Lesson 5: Significance for success metrics
In this lesson, you learn what the status labels on success metric results mean and how to read a confidence interval to determine whether a result is significant. You also learn what "not significant" really means, and why it is not the same as "no effect."
Every metric result in Confidence has a status label: a short phrase that tells you what to conclude about that metric.
Success metrics: did the treatment variant improve things?
For success metrics, Confidence is asking: is there statistical evidence that the treatment variant changed this metric in the desired direction?
The zero line on the results page is the reference point. A confidence interval that sits entirely on the positive side of zero means the data are inconsistent with there being no effect: the result is statistically significant. A CI that crosses zero means "no effect" remains a plausible value.
- Significant: the CI does not cross zero in the direction of the test. There is statistical evidence that the treatment variant moved the metric in the intended direction. This is not certainty; it means the data are unlikely to look the way they do if there were truly no effect.
- Not significant: the CI crosses zero. There is not enough statistical evidence to conclude that the treatment variant affected this metric. The data are consistent with there being no effect.
"Not significant" does not mean "no effect." It means "no evidence of an effect strong enough to detect with the current data." With a wide confidence interval, you simply do not yet have enough data to know. Do not interpret "not significant" as proof that the treatment variant did nothing.
Use the interactive below to build intuition for how the CI position determines significance.
CI and significance for success metrics
Move the point estimate slider to see how the significance status changes. Use the direction toggle to set which way the metric should move.
Try the following:
- With the direction set to "Increases", drag the point estimate from +15% to -15% and watch all three states appear in sequence: "Has improved" when the CI clears zero on the positive side, "Not significant" as it crosses zero, and "Has deteriorated" when the CI sits entirely below zero.
- Move the point estimate back to a moderate positive value, then set the direction to "Decreases." The same sweep now works in reverse: "Has improved" appears on the negative side, and "Has deteriorated" on the positive side.
- Set sample size to 500 and move the PE to +5%. The wider CI may still cross zero even with a positive estimate.
- Increase sample size to 5,000. The CI narrows, and a smaller PE becomes sufficient for significance.
A note on adjusted significance thresholds
When an experiment has multiple success metrics, the significance threshold is corrected to control the overall false positive rate across all metrics. Adding more success metrics makes each individual metric slightly harder to call significant. This is the statistically correct approach: without it, the more metrics you add, the more likely you are to find a false positive by chance.
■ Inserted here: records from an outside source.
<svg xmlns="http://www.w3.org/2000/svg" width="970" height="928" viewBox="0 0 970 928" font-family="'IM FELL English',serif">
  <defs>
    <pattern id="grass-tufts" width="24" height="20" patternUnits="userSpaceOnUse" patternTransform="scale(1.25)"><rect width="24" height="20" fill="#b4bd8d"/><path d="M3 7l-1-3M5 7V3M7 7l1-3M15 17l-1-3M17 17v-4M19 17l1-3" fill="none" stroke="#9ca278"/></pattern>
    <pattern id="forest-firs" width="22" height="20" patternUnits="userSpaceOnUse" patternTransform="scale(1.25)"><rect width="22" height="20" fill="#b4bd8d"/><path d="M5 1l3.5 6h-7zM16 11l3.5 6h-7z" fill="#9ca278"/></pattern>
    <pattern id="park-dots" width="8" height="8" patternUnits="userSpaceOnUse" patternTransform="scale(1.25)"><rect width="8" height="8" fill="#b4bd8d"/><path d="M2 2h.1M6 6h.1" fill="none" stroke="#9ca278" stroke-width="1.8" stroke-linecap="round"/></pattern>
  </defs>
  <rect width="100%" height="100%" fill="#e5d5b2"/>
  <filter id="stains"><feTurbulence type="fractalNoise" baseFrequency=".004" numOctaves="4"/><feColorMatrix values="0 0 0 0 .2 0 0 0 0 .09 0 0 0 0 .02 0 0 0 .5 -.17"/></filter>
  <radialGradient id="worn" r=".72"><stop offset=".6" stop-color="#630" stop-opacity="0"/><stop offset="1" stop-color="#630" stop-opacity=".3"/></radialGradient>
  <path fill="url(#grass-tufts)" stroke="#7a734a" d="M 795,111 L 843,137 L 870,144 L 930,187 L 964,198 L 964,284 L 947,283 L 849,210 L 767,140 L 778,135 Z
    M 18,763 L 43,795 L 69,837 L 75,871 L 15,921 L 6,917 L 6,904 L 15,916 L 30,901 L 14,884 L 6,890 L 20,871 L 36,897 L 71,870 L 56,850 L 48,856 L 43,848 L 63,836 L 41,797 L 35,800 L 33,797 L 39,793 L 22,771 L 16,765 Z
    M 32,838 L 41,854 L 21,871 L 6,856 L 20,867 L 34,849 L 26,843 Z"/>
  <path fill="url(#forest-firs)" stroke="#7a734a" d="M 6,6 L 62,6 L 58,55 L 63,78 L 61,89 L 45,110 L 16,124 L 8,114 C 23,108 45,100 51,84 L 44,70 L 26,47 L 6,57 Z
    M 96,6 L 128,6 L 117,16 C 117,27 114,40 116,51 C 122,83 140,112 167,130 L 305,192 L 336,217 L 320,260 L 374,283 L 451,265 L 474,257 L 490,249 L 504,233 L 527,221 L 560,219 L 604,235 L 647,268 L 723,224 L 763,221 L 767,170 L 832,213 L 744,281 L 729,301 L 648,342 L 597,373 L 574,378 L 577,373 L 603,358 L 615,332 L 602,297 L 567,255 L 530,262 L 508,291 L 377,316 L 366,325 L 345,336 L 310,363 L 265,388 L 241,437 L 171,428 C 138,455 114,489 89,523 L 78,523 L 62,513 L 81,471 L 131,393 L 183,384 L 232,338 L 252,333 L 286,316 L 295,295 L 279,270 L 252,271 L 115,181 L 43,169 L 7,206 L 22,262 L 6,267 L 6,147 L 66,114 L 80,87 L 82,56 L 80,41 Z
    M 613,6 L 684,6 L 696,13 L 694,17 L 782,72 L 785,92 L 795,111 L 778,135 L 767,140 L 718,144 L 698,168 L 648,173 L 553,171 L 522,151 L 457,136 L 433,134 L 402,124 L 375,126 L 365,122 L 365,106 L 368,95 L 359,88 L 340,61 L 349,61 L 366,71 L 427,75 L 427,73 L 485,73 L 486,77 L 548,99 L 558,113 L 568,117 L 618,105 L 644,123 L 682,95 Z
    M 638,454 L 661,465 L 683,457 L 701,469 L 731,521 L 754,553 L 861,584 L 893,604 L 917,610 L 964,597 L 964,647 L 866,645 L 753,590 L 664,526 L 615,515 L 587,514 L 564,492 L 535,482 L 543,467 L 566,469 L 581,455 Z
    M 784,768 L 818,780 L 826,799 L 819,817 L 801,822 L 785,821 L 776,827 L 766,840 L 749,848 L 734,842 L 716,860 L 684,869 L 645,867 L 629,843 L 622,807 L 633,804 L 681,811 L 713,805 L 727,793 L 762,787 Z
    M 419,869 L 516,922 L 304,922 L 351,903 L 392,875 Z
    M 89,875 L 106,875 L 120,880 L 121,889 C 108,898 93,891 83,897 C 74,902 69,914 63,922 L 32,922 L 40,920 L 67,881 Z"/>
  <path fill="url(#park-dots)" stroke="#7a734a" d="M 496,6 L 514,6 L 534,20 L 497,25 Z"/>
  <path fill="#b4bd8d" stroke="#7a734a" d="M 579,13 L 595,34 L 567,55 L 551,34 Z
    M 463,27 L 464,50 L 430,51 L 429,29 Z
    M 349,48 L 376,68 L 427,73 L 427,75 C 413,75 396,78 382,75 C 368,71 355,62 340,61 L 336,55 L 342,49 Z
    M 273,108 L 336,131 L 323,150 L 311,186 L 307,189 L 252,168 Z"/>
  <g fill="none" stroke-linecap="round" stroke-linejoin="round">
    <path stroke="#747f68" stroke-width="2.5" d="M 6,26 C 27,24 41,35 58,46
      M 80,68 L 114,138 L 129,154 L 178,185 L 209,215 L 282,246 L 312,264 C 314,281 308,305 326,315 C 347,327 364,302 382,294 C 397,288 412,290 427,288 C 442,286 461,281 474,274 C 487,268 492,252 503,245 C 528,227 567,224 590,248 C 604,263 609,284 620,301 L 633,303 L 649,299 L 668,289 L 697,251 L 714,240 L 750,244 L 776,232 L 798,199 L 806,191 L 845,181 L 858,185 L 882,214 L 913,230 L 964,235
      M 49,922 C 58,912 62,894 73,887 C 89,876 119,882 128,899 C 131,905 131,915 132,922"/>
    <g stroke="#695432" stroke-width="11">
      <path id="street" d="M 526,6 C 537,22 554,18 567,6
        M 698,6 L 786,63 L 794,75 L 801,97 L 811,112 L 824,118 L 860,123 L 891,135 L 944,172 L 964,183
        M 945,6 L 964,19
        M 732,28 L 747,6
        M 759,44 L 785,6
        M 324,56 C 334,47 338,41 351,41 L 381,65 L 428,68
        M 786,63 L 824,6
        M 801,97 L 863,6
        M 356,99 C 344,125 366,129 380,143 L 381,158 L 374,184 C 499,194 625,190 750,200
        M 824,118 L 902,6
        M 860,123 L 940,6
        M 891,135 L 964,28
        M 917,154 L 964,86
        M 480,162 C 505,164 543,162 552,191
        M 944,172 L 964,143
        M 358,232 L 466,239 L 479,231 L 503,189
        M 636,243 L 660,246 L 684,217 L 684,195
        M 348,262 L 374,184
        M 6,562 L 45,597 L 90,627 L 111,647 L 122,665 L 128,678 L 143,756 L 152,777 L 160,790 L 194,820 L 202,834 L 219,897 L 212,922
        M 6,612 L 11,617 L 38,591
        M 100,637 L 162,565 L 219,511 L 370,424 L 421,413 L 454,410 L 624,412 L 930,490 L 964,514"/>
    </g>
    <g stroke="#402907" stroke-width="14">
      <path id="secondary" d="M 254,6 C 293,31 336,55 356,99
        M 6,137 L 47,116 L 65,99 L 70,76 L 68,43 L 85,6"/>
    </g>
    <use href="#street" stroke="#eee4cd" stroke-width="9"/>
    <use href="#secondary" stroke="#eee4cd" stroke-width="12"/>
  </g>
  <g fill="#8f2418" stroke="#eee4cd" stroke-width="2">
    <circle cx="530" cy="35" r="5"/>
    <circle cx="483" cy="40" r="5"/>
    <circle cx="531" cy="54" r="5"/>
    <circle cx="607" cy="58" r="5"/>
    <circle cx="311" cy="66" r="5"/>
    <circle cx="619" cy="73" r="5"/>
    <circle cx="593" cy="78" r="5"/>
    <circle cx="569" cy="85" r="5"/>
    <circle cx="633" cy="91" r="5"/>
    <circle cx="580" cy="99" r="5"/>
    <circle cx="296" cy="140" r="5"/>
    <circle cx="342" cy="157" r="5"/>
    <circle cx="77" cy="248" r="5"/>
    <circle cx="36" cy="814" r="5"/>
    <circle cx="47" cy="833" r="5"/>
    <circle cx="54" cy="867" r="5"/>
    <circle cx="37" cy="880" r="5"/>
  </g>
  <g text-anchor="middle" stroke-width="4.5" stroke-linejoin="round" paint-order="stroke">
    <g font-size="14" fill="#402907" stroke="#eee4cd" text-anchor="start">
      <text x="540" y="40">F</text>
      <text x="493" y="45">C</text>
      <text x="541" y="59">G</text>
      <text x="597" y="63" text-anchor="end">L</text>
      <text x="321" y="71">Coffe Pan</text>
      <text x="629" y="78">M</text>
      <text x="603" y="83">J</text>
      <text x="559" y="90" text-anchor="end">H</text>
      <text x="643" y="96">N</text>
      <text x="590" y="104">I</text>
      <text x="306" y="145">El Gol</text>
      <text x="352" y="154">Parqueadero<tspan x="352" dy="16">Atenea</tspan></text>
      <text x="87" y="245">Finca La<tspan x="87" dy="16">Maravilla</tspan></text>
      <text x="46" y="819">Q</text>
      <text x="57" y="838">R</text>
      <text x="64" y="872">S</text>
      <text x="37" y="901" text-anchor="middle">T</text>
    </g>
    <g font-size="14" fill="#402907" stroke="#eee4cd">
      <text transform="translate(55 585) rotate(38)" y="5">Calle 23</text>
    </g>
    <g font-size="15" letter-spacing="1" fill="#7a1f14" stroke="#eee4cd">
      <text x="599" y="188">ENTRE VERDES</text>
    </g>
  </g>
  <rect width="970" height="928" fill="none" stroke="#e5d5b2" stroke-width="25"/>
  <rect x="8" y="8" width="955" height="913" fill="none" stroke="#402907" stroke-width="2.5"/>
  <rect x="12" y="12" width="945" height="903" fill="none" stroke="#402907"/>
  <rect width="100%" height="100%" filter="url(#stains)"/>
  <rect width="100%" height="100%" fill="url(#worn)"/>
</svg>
In Confidence, when an experiment has multiple success metrics, the significance threshold is automatically adjusted for each metric to control the overall false positive rate. In the Detailed results view, each metric shows its own adjusted alpha value.
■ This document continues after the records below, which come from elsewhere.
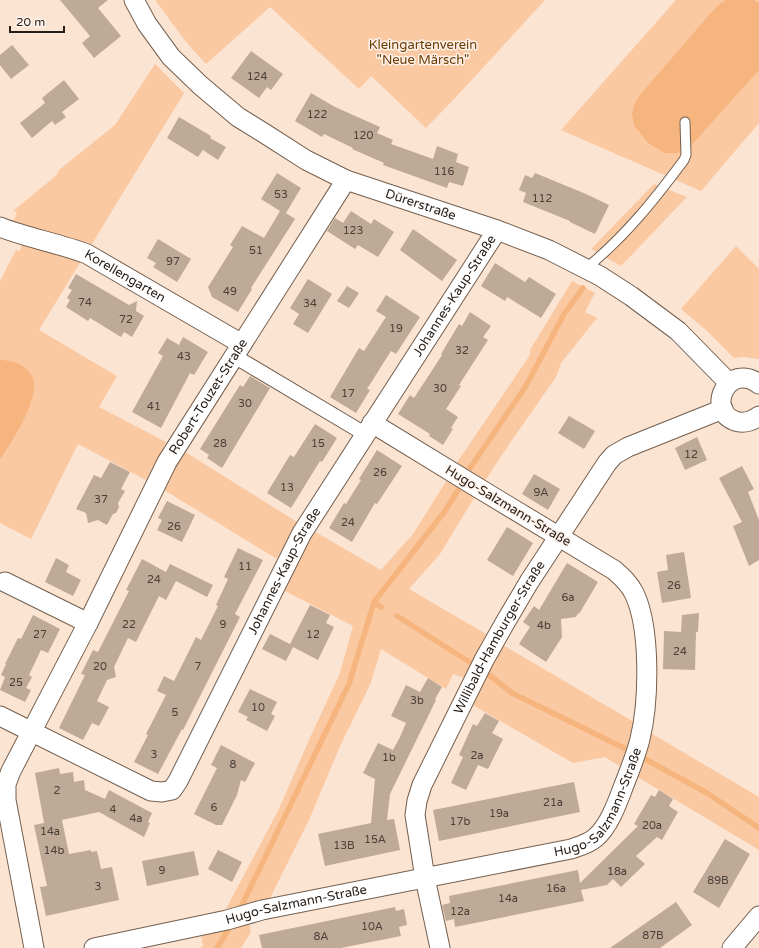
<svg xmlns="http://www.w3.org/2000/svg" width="759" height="948" font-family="'Varela Round',sans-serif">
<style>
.green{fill:#fac8a1}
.water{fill:#f6b57f}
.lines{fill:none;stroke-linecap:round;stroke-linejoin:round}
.stream{stroke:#f6b57f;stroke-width:5.5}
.building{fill:#bfa997}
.service-casing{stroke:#735f4f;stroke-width:11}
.pedestrian-casing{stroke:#735f4f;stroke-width:16}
.minor-casing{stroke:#735f4f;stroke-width:21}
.service{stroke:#fff;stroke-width:9}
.pedestrian{stroke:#fff;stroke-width:14}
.minor{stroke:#fff;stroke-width:19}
.labels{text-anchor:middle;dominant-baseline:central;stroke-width:3;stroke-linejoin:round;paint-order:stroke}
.number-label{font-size:11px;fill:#4c4037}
.park-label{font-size:13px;fill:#6d3a00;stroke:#fef4ed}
.street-label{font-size:13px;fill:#261d17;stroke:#fef4ed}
</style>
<rect width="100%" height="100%" fill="#fce4d2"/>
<path class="green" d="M155,0h390l-89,97 -30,31 -55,-52 -12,13 -89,-82 -64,57 -20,-22z
M676,0h83v123l-58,68 -140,-61z
M155,64l29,29 -94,154c-25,-12 -51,-18 -77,-24l4,-11 -4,-1 44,-36 2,-5 56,-45z
M654,184l33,13 -66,69 -30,-17z
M22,243l59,18 -42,69 78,46 -18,31 67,35 -20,38 -68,-36 -47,95 -31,-16v-242l16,-31 4,1z
M736,246l23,23v90l-15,-2 -10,1 -29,-29 -24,-20z
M572,281l23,12 -10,19 12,6 -36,45 -5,14 -46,66 -26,39 -28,-18 74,-109v-5z
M182,450l115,72 -20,37 -116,-71z
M447,480l28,16 -35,58 -31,35 77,45 -22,44 -11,-4 -7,15 -65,-40 -11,36 -29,59 -33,78 -39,78 -43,9 52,-98 31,-71 31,-67 13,-47 -72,-37 31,-59 69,40 32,-36z
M501,644l133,78 -13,45 -16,-10 -32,6 -102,-59z
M649,732l110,65v53l-123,-74z
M249,921l2,11 -10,16h-43l5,-1 -2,-15z"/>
<path class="water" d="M726,0h28l5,3v67l-71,79 -10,4h-13l-17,-10 -14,-18 -2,-11 2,-9 5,-9 71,-82 8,-9z
M0,360c8,0 17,2 24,7 4,3 9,9 10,15 3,20 -22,61 -34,77z"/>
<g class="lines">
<path class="stream" d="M470,468l56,-82 38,-72 19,-26
M374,602l7,5
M397,616l74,47
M488,674l24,19 114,56
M645,759l62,34 52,35
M242,905l107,-221 25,-82 71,-91 13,-21
M217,948l11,-18"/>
</g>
<path class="building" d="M60,0h48l-10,8 23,28 -27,22 -12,-15 8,-7z
M12,45l17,20 -18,14 -11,-14v-10z
M251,51l32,23 -12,16 -4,-3 -8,11 -28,-20z
M64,80l15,19 -17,13 4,5 -11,8 -3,-4 -20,17 -12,-15 25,-20 -3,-5z
M311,93l24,14 45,20 -3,6 16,7 -2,4 42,15 4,-13 21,8 -2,8 13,5 -6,19 -14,-4 -2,6 -64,-23 1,-2 -32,-14 1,-1 -29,-14 -2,3 -27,-16z
M179,117l32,19 -1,2 16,9 -8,13 -15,-10 -5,7 -31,-19z
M277,173l24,15 -15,25 9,6 -44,69 1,1 -14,23 -26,-15 -4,-10 25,-40 -3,-2 12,-19 22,12 16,-27 -19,-12z
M535,173l51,21 23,11 -14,29 -25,-12v-1l-47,-19 3,-9 -7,-3 6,-15 7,3z
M351,211l20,13 3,-5 20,13 -16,25 -20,-12 -3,4 -28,-18 8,-13 8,5z
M413,229l44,31 -15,21 -42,-31z
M158,239l33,20 -14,23 -24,-15 3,-4 -9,-5z
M495,263l30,19 4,-5 27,17 -15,24 -34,-21 -2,4 -24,-15z
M76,274l53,31 8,-4 -1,10 8,5 -12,21 -8,-5 -3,5 -31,-19 -2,3 -22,-14 4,-7 -3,-2 5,-8 -4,-2z
M308,279l24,15 -24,39 -15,-9 6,-10 -9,-6z
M347,286l12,7 -10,15 -12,-7z
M386,295l34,22 -24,37 -5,-3 -24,38 3,1 -14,23 -26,-16 29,-49 5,3 22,-34 -10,-6z
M470,312l21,14 -8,11 5,3 -29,45 2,1 -15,23 12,8 -7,11 2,1 -10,16 -14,-9 1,-2 -32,-20 12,-19 4,3 28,-43 -1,-1 18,-30 3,2z
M183,337l25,15 -14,23 -4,-2 -29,55 -29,-16 31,-56 -5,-3 9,-15 12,7z
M250,376l20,12 -48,80 -15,-10 2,-3 -9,-6 40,-64 3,2z
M569,416l26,15 -11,18 -26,-16z
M315,424l22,14 -15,24 -2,-1 -29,47 -24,-15 23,-38 4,2z
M697,437l10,23 -22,10 -10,-22z
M377,450l25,16 -25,38 -2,-1 -23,39 -23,-14 15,-25 2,1 15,-24 -2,-1z
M110,462l20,10 -9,17 4,2 -7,12 1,4 -3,6 -3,1 -6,11 -9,-5 -10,3 -2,-10 -10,-4 18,-34 7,3z
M742,466l12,23 -6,3 11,28v40l-10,6 -16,-40 9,-4 -23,-44z
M534,474l26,15 -12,21 -26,-16z
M167,501l28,14 -13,27 -25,-12 5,-10 -4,-2z
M507,527l26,16 -20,33 -26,-16z
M238,548l25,12 -28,54 5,3 -57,113 -1,-1 -24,45 -24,-12 14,-27 -2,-1 20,-39 -9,-4 7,-15 10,5 22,-44 5,3 17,-34 -2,-1 12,-26 -4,-2z
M684,552l7,46 -29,5 -5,-31 11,-2 -2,-15z
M56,558l13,7 -3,7 15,8 -8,16 -28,-14z
M142,559l24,13 4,-8 43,21 -6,12 -31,-16 -10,19 -7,-4 -23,46 -8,-4 -14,29 2,10 -9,3 -10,21 12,6 -10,19 -7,-3 -9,17 -24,-12 26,-53 -4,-1 12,-24 5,2 31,-61 -3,-1z
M567,563l31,19 -19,32 -1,-1 -2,4 -15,2 1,18 -16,25 -27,-18 11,-17 -7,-5 11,-16 5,4z
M310,605l20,10 -4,8 8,4 -16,33 -25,-13 -7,14 -24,-12 8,-15 20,10z
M699,613l-1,19h-2l-1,38 -32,-1 1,-38 17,1 1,-17z
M33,615l27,14 -12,24 -7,-3 -12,25 3,2 -6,11 5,2 -6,12 -25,-12 5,-13 -4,-2 5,-11h-1l13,-26 3,1z
M428,678l14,9 -7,12 1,1 -46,94 -3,26 7,-1 6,31 -75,16 -7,-32 53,-11 4,-44 -12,-6 15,-30 15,7 7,-13 6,-14 -15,-7 15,-31 14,7z
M250,689l27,13 -6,12 4,2 -8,15 -21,-11 2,-3 -10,-5z
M485,713l14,8 -7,12 11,6 -15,30 -10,-4 -12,25 -15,-7 12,-26 -4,-2 14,-31 4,2z
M221,745l34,18 -10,19 -4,-2 -4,15 -15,30h-6l-22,-11 23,-46 -6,-3z
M59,768l1,6 13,-2 1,10 10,-2 1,10 20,9 4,-9 43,23 -4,9 2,1 -6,14 -45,-25 -37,8 7,34 22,-4v2l6,-1 4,18 11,-2 7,33 -73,16 -6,-29 7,-1 -13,-61 10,-2 -9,-50z
M574,782l6,30 -141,29 -6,-31z
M659,790l14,9 -4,7 9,6 -16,28 -5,-3 -21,19 9,8 -24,23 -8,-8 -6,6 -26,5 3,11 -129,26 -1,-8 -8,2 -4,-16 8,-2 -1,-7 129,-26 2,13 58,-57 -4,-2 17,-29 4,2z
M725,839l25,15 -31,54 -26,-16z
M218,850l24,12 -10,20 -24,-13z
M194,851l5,24 -52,11 -5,-25z
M676,902l16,23 -32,23h-50z
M395,907l1,4 8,-2 3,16 -8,2 2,9 -60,12h-79l-3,-13z"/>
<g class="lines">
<g class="service-casing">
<path id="service" d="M585,269c39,-31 70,-70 99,-109l2,-5 -1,-33"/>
</g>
<g class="pedestrian-casing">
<path id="pedestrian" d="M234,356l131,78"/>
</g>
<g class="minor-casing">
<g id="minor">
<path id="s1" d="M134,0l13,24 24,33 29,28 38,32 29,18 39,25 40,20 151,50 52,20 51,26 31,20 47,35 51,52"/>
<path id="s2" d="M0,227c28,11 58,16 87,27l155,90"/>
<path d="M759,384c-31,-23 -54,26 -24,37 9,3 17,0 24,-5"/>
<path d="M5,582l83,41"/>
<path id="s3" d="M0,716l151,75 11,1 10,-2 6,-9 124,-248 195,-303"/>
<path id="s4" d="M34,948l-28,-148v-16l5,-13 77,-148 79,-161 179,-282"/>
<path id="s5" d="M94,948l133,-28 35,-10 309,-61c9,-3 17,-5 24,-11 14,-11 23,-37 29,-53 6,-15 12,-30 16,-46 9,-37 11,-111 -6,-146 -5,-10 -12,-16 -20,-23l-139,-84 -103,-63"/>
<path id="s6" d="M440,948l-15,-70 -10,-63 2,-14 5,-16 62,-125 22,-39 23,-39 78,-119 7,-8 14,-8 95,-38"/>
<path d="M732,948l27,-32"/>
</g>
</g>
<use href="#service" class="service"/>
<use href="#pedestrian" class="pedestrian"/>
<use href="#minor" class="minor"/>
</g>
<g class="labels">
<g class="number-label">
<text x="257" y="76">124</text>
<text x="317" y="114">122</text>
<text x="363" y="135">120</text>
<text x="444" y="171">116</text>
<text x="281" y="194">53</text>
<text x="542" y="198">112</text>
<text x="353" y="230">123</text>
<text x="256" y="250">51</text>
<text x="173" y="261">97</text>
<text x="230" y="291">49</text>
<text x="85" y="302">74</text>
<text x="310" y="303">34</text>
<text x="126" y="319">72</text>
<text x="396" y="328">19</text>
<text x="462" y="350">32</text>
<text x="184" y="356">43</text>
<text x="440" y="388">30</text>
<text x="348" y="393">17</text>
<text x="245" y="403">30</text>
<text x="154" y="406">41</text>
<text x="220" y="443">28</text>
<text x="318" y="443">15</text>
<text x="691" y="454">12</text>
<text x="380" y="472">26</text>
<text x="287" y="487">13</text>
<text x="541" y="492">9A</text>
<text x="101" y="499">37</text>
<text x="348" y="522">24</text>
<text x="174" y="526">26</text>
<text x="245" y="566">11</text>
<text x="154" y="579">24</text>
<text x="674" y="585">26</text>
<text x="568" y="597">6a</text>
<text x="129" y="624">22</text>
<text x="223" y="624">9</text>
<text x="544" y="625">4b</text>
<text x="40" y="634">27</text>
<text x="313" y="634">12</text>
<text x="680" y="651">24</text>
<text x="100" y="666">20</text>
<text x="198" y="666">7</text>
<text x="16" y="682">25</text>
<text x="417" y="700">3b</text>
<text x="258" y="707">10</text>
<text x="175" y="712">5</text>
<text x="154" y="754">3</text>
<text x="477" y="755">2a</text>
<text x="389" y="757">1b</text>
<text x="233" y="764">8</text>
<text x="57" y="790">2</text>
<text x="553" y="802">21a</text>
<text x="214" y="807">6</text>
<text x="113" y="809">4</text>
<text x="499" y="813">19a</text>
<text x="136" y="818">4a</text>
<text x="460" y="821">17b</text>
<text x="652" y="825">20a</text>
<text x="50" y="831">14a</text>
<text x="375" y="839">15A</text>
<text x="344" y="845">13B</text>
<text x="54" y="850">14b</text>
<text x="162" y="870">9</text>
<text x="617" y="871">18a</text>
<text x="718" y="880">89B</text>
<text x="98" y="886">3</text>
<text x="556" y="888">16a</text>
<text x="508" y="898">14a</text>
<text x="460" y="911">12a</text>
<text x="372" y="926">10A</text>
<text x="653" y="935">87B</text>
<text x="321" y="936">8A</text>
</g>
<g class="park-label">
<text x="423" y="45">Kleingartenverein<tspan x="423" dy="15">"Neue Märsch"</tspan></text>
</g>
<g class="street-label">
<text stroke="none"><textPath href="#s1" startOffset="362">Dürerstraße</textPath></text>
<text stroke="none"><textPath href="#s2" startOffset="135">Korellengarten</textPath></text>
<text stroke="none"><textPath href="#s3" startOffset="760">Johannes-Kaup-Straße</textPath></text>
<text stroke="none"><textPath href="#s4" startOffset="604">Robert-Touzet-Straße</textPath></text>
<text transform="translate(508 506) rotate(31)">Hugo-Salzmann-Straße</text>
<text stroke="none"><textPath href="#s3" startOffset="436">Johannes-Kaup-Straße</textPath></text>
<text stroke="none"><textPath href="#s6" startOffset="333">Willibald-Hamburger-Straße</textPath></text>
<text stroke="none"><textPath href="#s5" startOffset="542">Hugo-Salzmann-Straße</textPath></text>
<text stroke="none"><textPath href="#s5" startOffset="207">Hugo-Salzmann-Straße</textPath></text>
</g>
</g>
<path d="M10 26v6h54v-6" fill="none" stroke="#261d17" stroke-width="2"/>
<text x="16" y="26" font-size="12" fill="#261d17" stroke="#fef4ed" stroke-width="3" paint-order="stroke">20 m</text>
</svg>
A success metric (where increases are desirable) shows a +3.1% change with a status of 'Not significant'. What is the correct interpretation?
A success metric CI shows [+1.2%, +6.8%]. The metric improves with increases. What is the status of this result?
Notes for nerds
Two decisions, two false positive rates
What looks like a single significance test is actually two distinct decisions, each answering a different question. The shipping decision asks: is there enough evidence that this treatment variant improves the metrics we care about? The abort decision asks: is there evidence that this treatment variant is causing harm right now, and should we stop the experiment early to prevent it?
These are not the same question, and there is no statistical reason to answer them using the same false positive rate. The consequences of getting them wrong are asymmetric. A false positive on the shipping decision means you ship a variant that does not actually improve things, which is a recoverable mistake. A false negative on the abort decision means you keep running an experiment that is harming users, which is a much more urgent problem. It follows that the abort decision should use a more sensitive threshold: you want to catch deterioration early, even if it means occasionally stopping an experiment that would have recovered.
There is also a fundamental difference in how time enters each decision. The shipping decision is made at a single point in time (when the experiment ends), which is exactly the setting upon-conclusion evaluation is designed for. The abort decision, by contrast, must be made continuously throughout the experiment: you cannot wait until the end to find out whether users were harmed. This means the abort decision should always use a sequential test, regardless of which evaluation strategy was chosen for the shipping decision. Upon-conclusion evaluation gives you no valid way to act on mid-experiment results; a sequential test is specifically designed for exactly that.
Confidence implements this separation by default. The deterioration check that feeds into the Abort recommendation always runs as a sequential test, even when the experiment uses upon-conclusion evaluation for its main results. The shipping decision and the abort decision are evaluated independently, with different statistical properties suited to each. The theoretical grounding for this approach is developed in Schultzberg, Ankargren, and Frånberg (2024).